Algum pensamento final?

No ano passado, alguns dos restos [de crianças da Carlisle Indian School, na Pensilvânia] foram
voltaram para as tribos e foram repatriados e enterrados novamente em suas terras natais. É uma coisa muito grande para as tribos serem capazes de fazer isso.

Isso aconteceu com minha tribo por volta de 1984. Embora eu nunca tenha sido criado em minha comunidade, ela era muito grande apenas
porque havia alguma cura acontecendo. É incrível como isso toca as pessoas, mesmo que esses ossos tenham sido muitos
anos longe de seu povo. Eles fizeram grandes cerimônias e nossos chefes de paz vieram buscar [os restos mortais] e os levaram de volta, e houve uma semana de cerimônia e alegria. Mesmo para aqueles de nós que não moravam lá, nós sentimos isso.

Isso me faz pensar em como meu marido foi criado como luterano antes de ser Irmãos e, claro, o
Luteranos perseguiram as pessoas da Igreja dos Irmãos. Essas pessoas vieram aqui para o Novo Mundo para
fugir dessa perseguição e da matança de seus próprios irmãos e irmãs cristãos. Portanto, há uma identidade, há uma mutualidade que pode ser construída. Esses tipos de opressão são universais e vêm acontecendo desde que chegamos a este planeta.

Internatos índios americanos

Internatos de índios americanos foram operados pelo governo dos EUA e igrejas que trabalharam com o governo, de 1860 a 1978. (As missões precederam as escolas muito antes, como um sistema similar de assimilação forçada agressivamente agora conhecido por ser repleto de abusos.) Crianças nativas americanas foram removidos à força de suas famílias e colocados longe em escolas como a Escola Industrial Indiana de Carlisle (Pa.).

As escolas funcionavam sob a ideia “mate o índio, salve o homem”. As crianças foram despojadas de sua cultura – ensinadas a não falar sua língua, praticar sua religião, usar roupas tradicionais ou se identificar com suas tribos de forma alguma. Os sobreviventes muitas vezes consideram suas experiências abusivas e traumáticas. Muitos são
ainda lidando com os traumas, e esses traumas continuam afetando seus filhos e netos.

As crianças que morreram nas escolas – muitas vezes de doenças e grandes mudanças no estilo de vida associadas à mudança para um ambiente diferente – são enterradas em cemitérios nas escolas. Tribos de luto continuam a trabalhar para o
repatriação, ou retorno para casa, das crianças de sua comunidade que foram perdidas por décadas.

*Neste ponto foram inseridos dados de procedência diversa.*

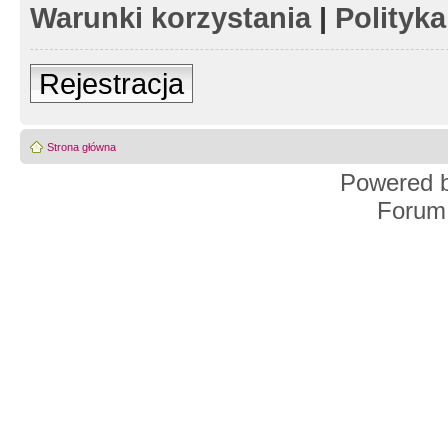
Warunki korzystania
|
Polityk
Rejestracja
Strona główna
Powered 
Forum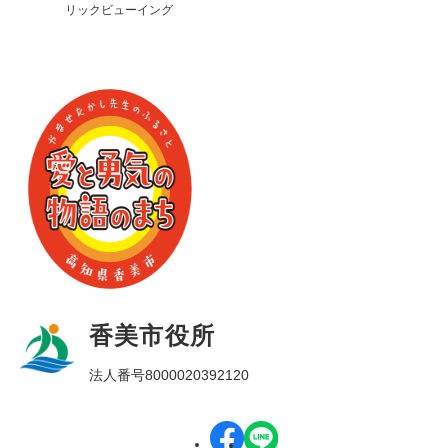
リックビューイング
香美市役所
法人番号8000020392120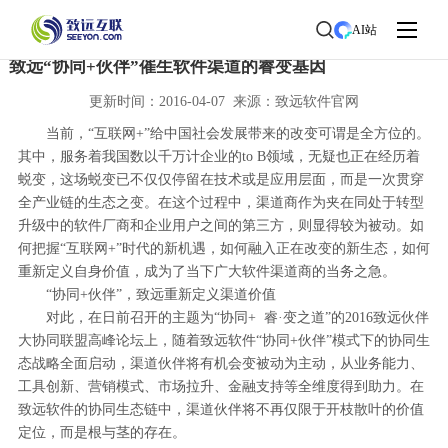
首页
>
了解致远
>
新闻中心
> 新闻详情
AI站
致远“协同+伙伴”催生软件渠道的睿变基因
更新时间：2016-04-07 来源：致远软件官网
当前，“互联网+”给中国社会发展带来的改变可谓是全方位的。
其中，服务着我国数以千万计企业的to B领域，无疑也正在经历着
蜕变，这场蜕变已不仅仅停留在技术或是应用层面，而是一次贯穿
全产业链的生态之变。在这个过程中，渠道商作为夹在同处于转型
升级中的软件厂商和企业用户之间的第三方，则显得较为被动。如
何把握“互联网+”时代的新机遇，如何融入正在改变的新生态，如何
重新定义自身价值，成为了当下广大软件渠道商的当务之急。
“协同+伙伴”，致远重新定义渠道价值
对此，在日前召开的主题为“协同+ 睿·变之道”的2016致远伙伴
大协同联盟高峰论坛上，随着致远软件“协同+伙伴”模式下的协同生
态战略全面启动，渠道伙伴将有机会变被动为主动，从业务能力、
工具创新、营销模式、市场拉升、金融支持等全维度得到助力。在
致远软件的协同生态链中，渠道伙伴将不再仅限于开枝散叶的价值
定位，而是根与茎的存在。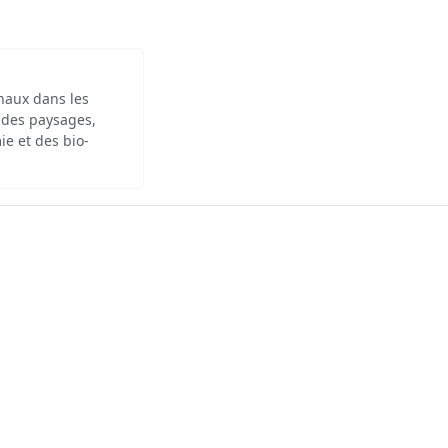
inaux dans les
 des paysages,
ie et des bio-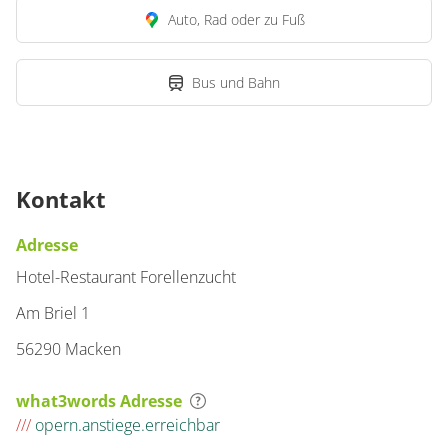
Auto, Rad oder zu Fuß
Bus und Bahn
Kontakt
Adresse
Hotel-Restaurant Forellenzucht
Am Briel 1
56290 Macken
what3words Adresse
///
opern.anstiege.erreichbar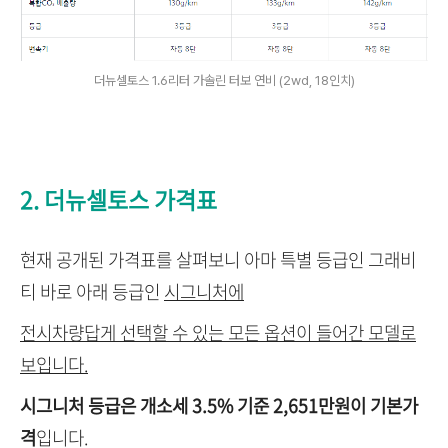
더뉴셀토스 1.6리터 가솔린 터보 연비 (2wd, 18인치)
2. 더뉴셀토스 가격표
현재 공개된 가격표를 살펴보니 아마 특별 등급인 그래비
티 바로 아래 등급인
시그니처에
전시차량답게 선택할 수 있는 모든 옵션이 들어간 모델로
보입니다.
시그니처 등급은 개소세 3.5% 기준 2,651만원이 기본가
격
입니다.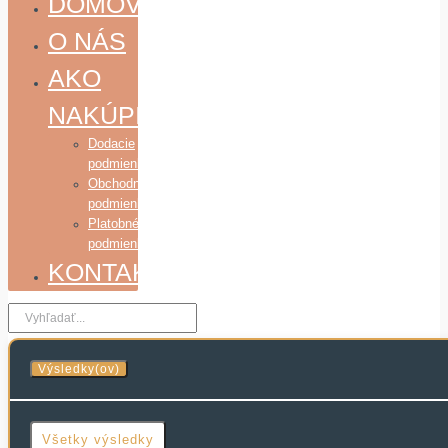
DOMOV
O NÁS
AKO
NAKÚPIŤ
Dodacie
podmienky
Obchodné
podmienky
Platobné
podmienky
KONTAKT
Search
...
Výsledky(ov)
Všetky výsledky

Além disso, os registros escolares muitas vezes não estão disponíveis para os sobreviventes e suas famílias, dificultando
eles para obter o encerramento. Muitos sobreviventes só agora estão falando sobre suas experiências; para alguns ainda
doloroso demais para discutir. Em meio ao trauma, no entanto, tribos e comunidades nativas americanas mantiveram suas culturas e estão trabalhando para a cura e a verdade.

Mônica McFadden trabalha no Office of Peacebuilding and Policy em Washington, DC, em um novo cargo focado na justiça racial. Ela está servindo através do Serviço Voluntário dos Irmãos.